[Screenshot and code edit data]
╔══

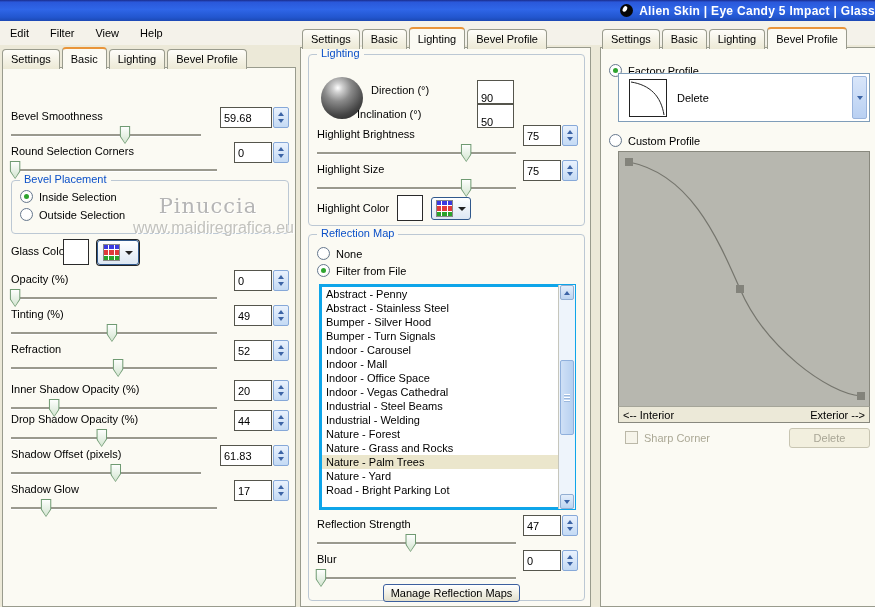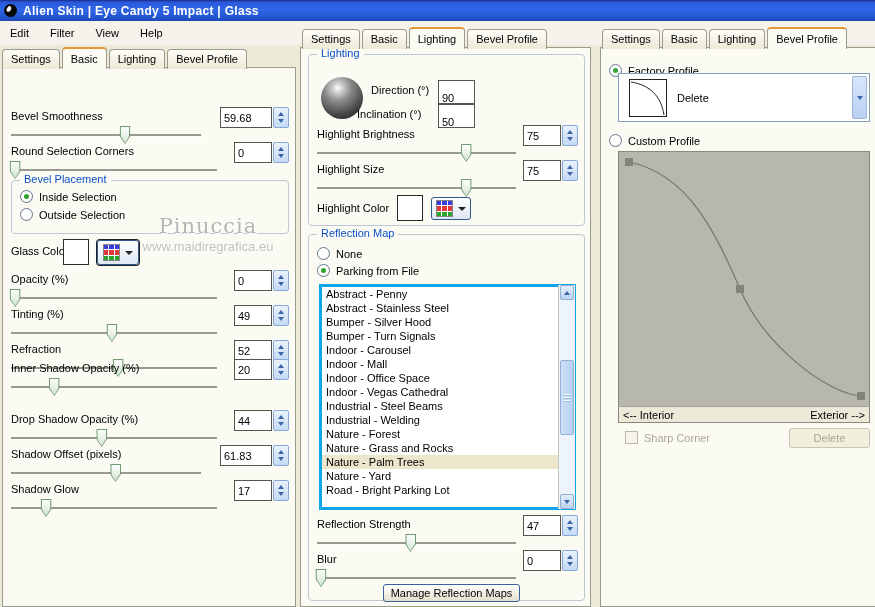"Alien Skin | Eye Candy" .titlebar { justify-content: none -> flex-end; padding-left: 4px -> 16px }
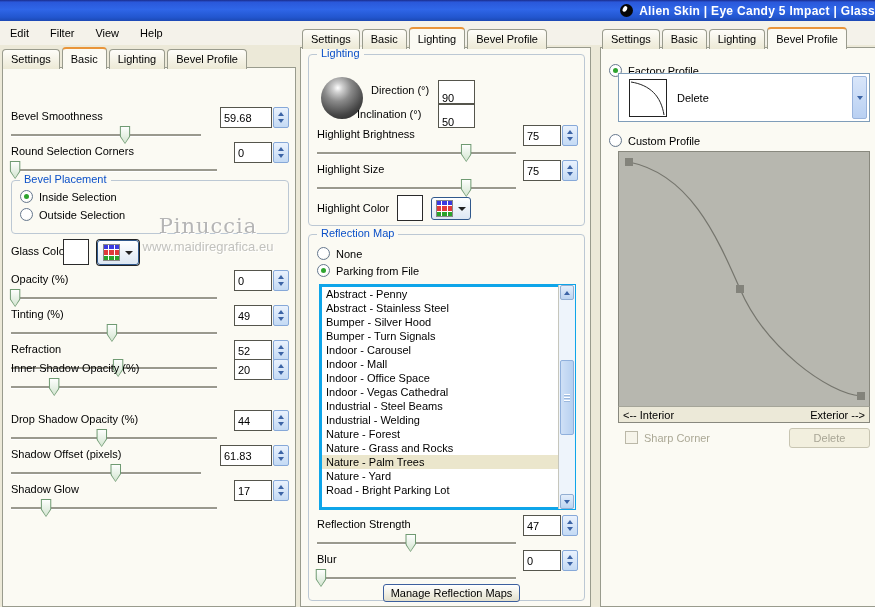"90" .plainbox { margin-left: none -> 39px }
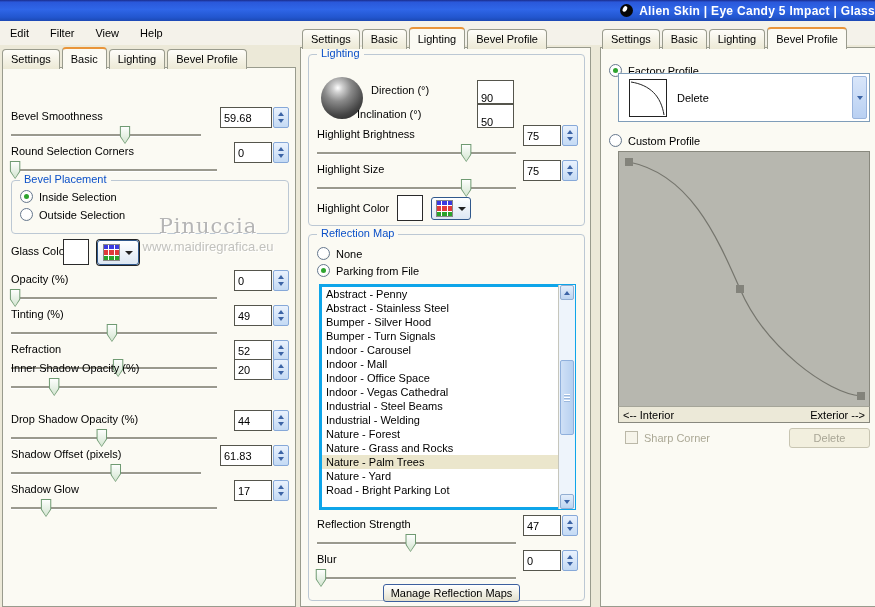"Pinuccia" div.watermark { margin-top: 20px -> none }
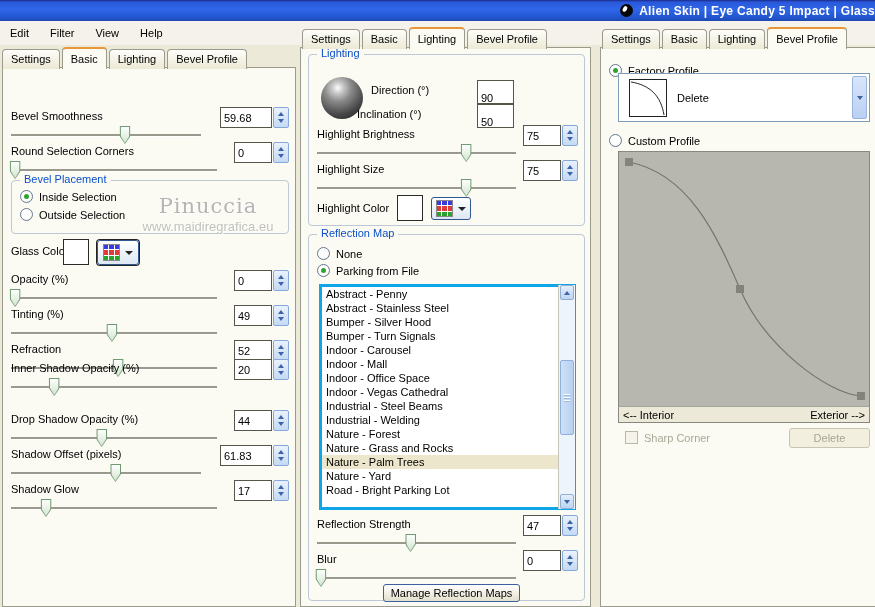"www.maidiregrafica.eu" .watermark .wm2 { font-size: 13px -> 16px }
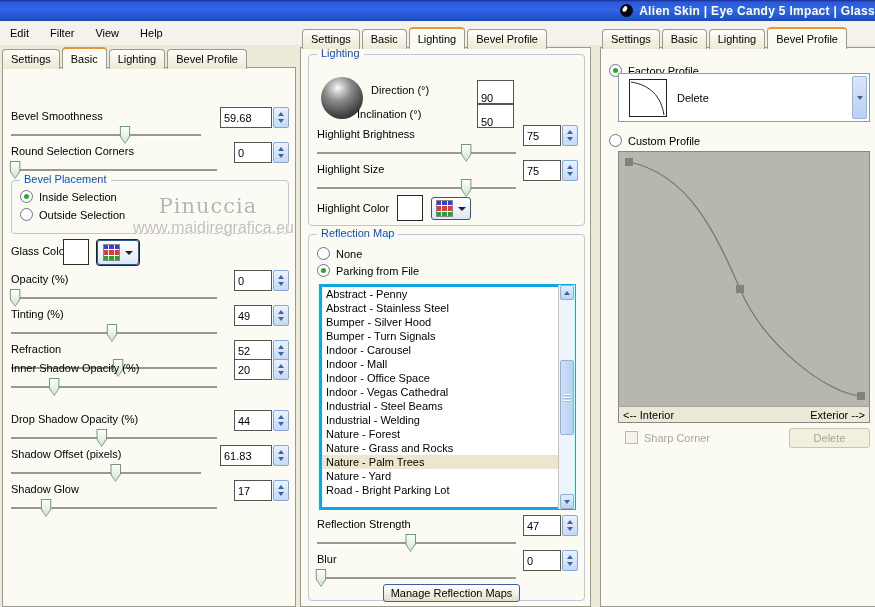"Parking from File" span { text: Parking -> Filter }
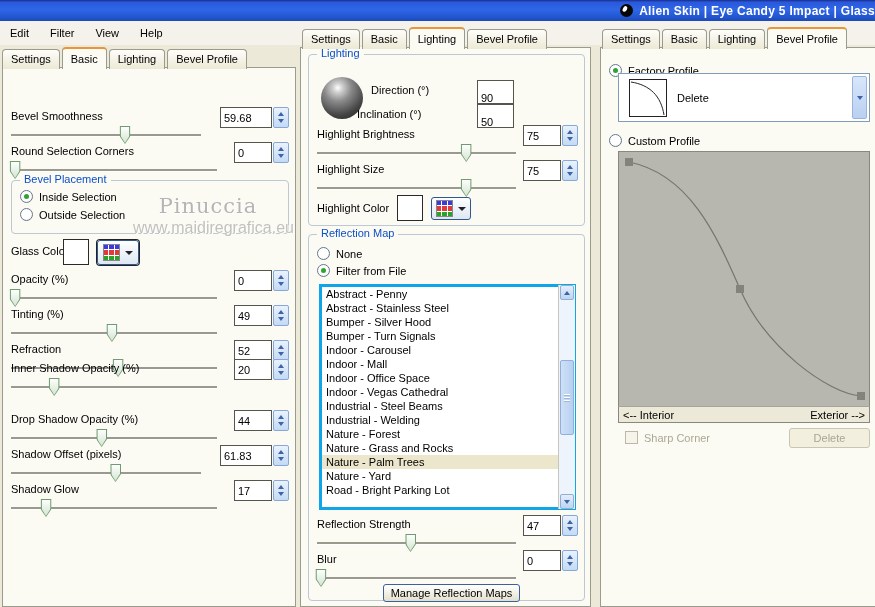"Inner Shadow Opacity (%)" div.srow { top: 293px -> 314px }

╚══

REQUIRED WORK
Pictures aside, reproduce all of the data exactly.

EXERCISE RESULT
"Alien Skin | Eye Candy" .titlebar { justify-content: none -> flex-end; padding-left: 4px -> 16px }
"90" .plainbox { margin-left: none -> 39px }
"Pinuccia" div.watermark { margin-top: 20px -> none }
"www.maidiregrafica.eu" .watermark .wm2 { font-size: 13px -> 16px }
"Parking from File" span { text: Parking -> Filter }
"Inner Shadow Opacity (%)" div.srow { top: 293px -> 314px }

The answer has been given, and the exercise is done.